◆ **SELECTED PASSAGE**:
__________________________________________________
It seems that there is nothing with wheels that Fisker can’t whittle into something sleeker, faster, and wildly contemporary.
“I want to take a little bit of risk when it comes to design,” he said opening up his Los Angeles garage for us to see his most recent concept the EMotion.
Take his more affordable yet unnamed EV, which we are fairly certain won’t be a sedan like the Tesla Model 3 or anything as humble-looking as a Chevrolet Bolt compact EV. Think out of the box for a moment—way out of the box.
“I want to make it really futuristic-looking,” he said, “but it has to be very versatile because we obviously want to get into a certain high volume with the vehicle.”
Fisker, at 55, retains a youthful charm—and a single-minded obsessiveness about design. He is excited to talk about his new project and so are we. He tells us about the new plan as we take a closer look at his futuristic EMotion concept in a Westside garage full of late model and vintage wheels.
Like the EMotion, his affordable mystery EV will have an estimated range of 400 miles on a single charge—employing a more efficient battery pack that will result in longer driving range. It will use its electric powertrain to its advantage in terms of interior space as he did with the new EMotion: no combustion engine means plenty more interior space to play around with.
__________________________________________________
◆ **Stored data entries**:
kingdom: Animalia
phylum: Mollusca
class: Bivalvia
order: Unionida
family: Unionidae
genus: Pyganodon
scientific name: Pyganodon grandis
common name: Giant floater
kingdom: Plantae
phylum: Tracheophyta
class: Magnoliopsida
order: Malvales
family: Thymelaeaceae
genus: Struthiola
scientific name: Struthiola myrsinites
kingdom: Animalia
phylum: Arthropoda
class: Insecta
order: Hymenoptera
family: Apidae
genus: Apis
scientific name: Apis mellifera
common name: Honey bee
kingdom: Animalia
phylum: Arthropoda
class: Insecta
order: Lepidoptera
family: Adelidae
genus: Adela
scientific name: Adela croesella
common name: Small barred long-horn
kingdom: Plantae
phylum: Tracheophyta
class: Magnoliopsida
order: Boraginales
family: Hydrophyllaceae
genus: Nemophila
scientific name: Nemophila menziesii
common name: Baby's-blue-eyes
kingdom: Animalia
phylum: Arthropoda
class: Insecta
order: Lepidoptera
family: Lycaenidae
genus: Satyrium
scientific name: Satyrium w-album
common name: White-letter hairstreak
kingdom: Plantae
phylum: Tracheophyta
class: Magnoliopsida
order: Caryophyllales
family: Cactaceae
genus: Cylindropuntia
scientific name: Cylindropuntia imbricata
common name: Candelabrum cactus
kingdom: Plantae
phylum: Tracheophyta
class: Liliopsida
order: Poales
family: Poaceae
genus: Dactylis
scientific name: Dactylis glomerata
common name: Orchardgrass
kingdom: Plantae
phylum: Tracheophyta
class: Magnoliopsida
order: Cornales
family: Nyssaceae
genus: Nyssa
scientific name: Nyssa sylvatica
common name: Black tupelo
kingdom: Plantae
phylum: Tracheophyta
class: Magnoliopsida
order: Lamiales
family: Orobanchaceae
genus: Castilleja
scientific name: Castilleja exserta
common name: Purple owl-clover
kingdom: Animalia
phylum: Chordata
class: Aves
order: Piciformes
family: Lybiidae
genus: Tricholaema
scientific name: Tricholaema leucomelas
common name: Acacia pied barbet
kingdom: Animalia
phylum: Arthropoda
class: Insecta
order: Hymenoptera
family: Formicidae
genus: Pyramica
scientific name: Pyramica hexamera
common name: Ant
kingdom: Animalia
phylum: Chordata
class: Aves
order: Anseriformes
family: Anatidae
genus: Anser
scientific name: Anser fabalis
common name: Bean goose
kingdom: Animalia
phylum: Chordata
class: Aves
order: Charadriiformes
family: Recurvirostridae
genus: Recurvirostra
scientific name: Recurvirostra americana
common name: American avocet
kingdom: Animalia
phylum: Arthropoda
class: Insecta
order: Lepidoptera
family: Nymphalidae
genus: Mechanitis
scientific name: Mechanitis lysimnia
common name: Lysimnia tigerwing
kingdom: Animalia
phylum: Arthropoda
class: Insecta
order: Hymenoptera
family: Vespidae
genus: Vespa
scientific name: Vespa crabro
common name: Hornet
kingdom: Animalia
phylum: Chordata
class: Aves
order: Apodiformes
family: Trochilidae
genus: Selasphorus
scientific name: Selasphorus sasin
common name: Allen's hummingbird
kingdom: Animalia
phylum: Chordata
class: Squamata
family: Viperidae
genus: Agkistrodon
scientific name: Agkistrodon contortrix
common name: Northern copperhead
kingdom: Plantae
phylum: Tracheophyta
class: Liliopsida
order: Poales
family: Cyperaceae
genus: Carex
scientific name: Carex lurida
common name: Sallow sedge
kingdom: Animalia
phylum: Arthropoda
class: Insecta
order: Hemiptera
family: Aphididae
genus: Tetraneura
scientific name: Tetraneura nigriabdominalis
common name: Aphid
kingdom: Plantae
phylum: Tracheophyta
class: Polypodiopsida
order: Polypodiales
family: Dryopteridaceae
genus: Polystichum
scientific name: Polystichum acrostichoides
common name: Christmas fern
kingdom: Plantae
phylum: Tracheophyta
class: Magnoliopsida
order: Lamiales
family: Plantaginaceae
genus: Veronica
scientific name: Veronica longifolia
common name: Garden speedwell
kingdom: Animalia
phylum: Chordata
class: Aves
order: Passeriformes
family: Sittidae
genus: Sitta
__________________________________________________
◆ **TASK BRIEF**:
Answer these questions from the passage on Fisker:
1. In what city is the garage where Fisker showed his EMotion concept?
2. How old is Fisker?
3. What estimated range on a single charge will the affordable EV have?

◆ **TASK OUTPUT**:
1. Los Angeles
2. 55
3. 400 miles